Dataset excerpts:
####################

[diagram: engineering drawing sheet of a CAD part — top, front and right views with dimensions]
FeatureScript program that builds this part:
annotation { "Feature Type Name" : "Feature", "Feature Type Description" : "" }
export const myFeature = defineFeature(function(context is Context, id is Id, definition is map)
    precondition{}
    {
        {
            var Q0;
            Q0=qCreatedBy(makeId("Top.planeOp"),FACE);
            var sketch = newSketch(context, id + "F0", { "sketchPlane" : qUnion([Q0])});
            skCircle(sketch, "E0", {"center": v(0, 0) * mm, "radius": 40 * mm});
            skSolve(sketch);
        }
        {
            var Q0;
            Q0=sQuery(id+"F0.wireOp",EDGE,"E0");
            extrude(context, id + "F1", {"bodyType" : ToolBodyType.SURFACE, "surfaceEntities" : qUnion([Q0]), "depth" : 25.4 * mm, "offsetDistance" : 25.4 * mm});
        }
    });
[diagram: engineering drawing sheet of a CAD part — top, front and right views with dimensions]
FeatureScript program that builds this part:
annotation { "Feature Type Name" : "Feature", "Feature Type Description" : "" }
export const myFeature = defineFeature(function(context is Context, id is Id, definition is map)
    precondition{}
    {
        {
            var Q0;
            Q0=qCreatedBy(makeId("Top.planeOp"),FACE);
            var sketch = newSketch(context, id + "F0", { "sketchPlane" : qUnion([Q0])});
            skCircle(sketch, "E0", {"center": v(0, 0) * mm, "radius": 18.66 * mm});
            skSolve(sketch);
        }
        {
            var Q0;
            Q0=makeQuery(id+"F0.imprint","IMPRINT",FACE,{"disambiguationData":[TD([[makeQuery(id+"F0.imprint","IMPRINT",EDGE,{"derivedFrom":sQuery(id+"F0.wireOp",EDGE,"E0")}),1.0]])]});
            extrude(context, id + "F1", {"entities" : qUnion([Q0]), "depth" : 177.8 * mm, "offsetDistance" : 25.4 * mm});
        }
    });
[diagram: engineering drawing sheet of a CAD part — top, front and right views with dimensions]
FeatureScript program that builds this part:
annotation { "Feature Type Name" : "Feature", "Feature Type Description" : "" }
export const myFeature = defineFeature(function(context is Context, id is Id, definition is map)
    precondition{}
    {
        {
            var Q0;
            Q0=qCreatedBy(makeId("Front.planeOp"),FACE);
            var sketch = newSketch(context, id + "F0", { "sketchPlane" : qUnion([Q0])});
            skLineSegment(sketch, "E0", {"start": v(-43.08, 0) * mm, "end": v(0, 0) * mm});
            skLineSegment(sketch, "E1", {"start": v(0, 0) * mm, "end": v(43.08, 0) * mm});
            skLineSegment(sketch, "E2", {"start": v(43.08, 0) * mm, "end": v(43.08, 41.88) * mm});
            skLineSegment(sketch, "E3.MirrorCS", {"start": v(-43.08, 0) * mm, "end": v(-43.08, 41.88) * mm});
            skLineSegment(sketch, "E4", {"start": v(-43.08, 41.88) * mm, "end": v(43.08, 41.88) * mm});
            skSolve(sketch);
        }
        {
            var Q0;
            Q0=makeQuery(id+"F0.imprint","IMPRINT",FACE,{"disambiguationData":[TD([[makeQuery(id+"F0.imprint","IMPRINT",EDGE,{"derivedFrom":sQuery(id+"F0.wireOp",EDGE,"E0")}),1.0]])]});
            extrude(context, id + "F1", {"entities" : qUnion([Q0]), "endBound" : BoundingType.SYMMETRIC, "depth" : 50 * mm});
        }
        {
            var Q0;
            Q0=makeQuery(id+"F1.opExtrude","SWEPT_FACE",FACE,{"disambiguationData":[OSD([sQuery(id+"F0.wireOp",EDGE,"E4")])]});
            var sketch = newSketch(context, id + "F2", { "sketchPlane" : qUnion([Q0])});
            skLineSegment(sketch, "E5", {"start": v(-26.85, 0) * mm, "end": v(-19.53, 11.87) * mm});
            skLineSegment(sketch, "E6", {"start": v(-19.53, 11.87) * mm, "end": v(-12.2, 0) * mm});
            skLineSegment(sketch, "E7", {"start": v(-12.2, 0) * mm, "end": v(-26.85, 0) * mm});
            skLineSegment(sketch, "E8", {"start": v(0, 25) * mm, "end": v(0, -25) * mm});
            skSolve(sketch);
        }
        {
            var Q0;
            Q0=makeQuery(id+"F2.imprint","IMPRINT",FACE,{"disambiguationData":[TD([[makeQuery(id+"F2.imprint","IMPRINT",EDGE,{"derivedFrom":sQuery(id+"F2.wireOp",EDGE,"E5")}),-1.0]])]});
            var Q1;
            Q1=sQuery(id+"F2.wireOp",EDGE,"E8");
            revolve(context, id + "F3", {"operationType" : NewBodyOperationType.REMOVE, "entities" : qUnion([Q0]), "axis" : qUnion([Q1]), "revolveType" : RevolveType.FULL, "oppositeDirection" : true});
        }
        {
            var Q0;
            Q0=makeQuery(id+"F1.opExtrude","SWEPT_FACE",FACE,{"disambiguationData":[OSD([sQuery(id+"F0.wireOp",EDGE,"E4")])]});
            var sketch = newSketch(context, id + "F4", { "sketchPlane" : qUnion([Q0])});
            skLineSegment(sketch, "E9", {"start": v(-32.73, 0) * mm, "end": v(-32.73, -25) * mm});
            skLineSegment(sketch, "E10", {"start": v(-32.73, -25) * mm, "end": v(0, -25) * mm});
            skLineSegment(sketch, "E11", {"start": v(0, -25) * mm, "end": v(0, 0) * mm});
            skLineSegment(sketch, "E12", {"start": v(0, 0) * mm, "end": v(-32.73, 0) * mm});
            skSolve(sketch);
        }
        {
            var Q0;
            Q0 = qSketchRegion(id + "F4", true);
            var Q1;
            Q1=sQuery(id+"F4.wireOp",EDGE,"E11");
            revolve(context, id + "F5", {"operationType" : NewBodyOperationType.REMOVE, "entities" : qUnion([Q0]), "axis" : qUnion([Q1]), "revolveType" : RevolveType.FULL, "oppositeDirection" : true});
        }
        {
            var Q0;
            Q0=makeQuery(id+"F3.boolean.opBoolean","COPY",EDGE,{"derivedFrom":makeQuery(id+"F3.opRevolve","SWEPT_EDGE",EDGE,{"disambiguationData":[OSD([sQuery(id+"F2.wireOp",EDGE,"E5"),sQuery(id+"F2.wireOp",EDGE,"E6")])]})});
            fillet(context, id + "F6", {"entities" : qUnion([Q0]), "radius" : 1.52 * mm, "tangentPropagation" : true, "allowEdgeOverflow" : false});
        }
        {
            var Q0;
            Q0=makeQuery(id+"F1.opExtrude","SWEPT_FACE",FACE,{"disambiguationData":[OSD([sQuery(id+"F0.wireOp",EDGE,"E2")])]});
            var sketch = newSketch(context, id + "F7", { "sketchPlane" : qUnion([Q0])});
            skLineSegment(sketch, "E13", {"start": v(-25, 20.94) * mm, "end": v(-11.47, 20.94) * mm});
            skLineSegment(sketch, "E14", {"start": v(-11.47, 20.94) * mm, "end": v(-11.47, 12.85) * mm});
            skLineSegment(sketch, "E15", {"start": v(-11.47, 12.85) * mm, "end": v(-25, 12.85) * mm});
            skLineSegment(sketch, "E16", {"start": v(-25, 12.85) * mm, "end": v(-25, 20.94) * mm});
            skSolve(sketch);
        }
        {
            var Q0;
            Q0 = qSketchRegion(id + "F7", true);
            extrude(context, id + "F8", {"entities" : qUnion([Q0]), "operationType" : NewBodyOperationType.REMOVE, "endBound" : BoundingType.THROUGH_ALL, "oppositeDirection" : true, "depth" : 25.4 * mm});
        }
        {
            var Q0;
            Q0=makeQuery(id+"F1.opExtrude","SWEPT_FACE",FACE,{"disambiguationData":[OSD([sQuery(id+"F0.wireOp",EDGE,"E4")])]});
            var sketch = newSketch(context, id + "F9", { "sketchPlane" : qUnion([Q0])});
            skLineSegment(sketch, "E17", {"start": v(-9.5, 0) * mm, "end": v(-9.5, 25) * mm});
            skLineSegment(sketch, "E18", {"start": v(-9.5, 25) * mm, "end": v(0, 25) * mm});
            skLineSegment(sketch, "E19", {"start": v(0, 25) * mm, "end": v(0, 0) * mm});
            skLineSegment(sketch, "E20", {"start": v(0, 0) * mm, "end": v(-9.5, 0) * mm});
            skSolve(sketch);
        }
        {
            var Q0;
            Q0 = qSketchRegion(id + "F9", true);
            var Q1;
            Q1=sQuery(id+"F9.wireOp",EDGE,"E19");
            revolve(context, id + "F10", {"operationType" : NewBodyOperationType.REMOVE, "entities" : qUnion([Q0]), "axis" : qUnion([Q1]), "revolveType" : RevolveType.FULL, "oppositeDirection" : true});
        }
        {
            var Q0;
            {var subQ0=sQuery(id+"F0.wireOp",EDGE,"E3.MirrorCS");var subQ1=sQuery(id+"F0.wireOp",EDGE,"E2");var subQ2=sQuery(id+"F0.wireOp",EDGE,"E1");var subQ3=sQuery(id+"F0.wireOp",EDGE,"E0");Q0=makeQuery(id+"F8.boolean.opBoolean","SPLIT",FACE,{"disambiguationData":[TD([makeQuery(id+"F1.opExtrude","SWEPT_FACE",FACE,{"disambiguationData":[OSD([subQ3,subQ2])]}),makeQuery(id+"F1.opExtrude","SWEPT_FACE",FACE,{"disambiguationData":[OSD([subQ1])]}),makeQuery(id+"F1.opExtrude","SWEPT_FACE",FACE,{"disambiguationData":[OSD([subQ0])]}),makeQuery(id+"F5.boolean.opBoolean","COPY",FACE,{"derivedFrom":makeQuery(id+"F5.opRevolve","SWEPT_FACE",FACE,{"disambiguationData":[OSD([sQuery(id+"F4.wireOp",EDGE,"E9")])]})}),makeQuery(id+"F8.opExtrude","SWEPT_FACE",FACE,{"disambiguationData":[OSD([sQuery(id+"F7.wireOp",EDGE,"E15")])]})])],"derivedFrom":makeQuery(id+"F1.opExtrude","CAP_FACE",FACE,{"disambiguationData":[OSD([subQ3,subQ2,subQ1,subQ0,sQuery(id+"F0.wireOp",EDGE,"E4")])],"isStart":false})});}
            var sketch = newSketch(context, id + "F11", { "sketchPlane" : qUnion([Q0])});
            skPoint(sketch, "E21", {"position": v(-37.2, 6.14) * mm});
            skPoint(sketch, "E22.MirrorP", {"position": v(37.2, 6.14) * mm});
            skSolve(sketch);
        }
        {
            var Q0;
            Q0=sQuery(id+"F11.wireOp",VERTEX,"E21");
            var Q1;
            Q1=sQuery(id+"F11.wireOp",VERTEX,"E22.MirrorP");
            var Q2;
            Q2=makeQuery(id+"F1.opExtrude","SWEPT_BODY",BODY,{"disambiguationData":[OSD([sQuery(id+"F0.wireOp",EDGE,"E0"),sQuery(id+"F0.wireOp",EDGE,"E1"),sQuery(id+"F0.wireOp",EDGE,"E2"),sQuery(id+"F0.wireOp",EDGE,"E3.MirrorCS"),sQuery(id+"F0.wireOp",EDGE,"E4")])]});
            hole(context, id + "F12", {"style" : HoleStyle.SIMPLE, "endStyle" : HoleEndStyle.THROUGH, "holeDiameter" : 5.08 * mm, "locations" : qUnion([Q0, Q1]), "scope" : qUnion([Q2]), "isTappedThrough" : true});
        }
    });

####################

Aim of the task >> Find every line in the design file rows that contains the string "MirrorP" and copy each of those lines.

Solution below >>
            skPoint(sketch, "E22.MirrorP", {"position": v(37.2, 6.14) * mm});
            Q1=sQuery(id+"F11.wireOp",VERTEX,"E22.MirrorP");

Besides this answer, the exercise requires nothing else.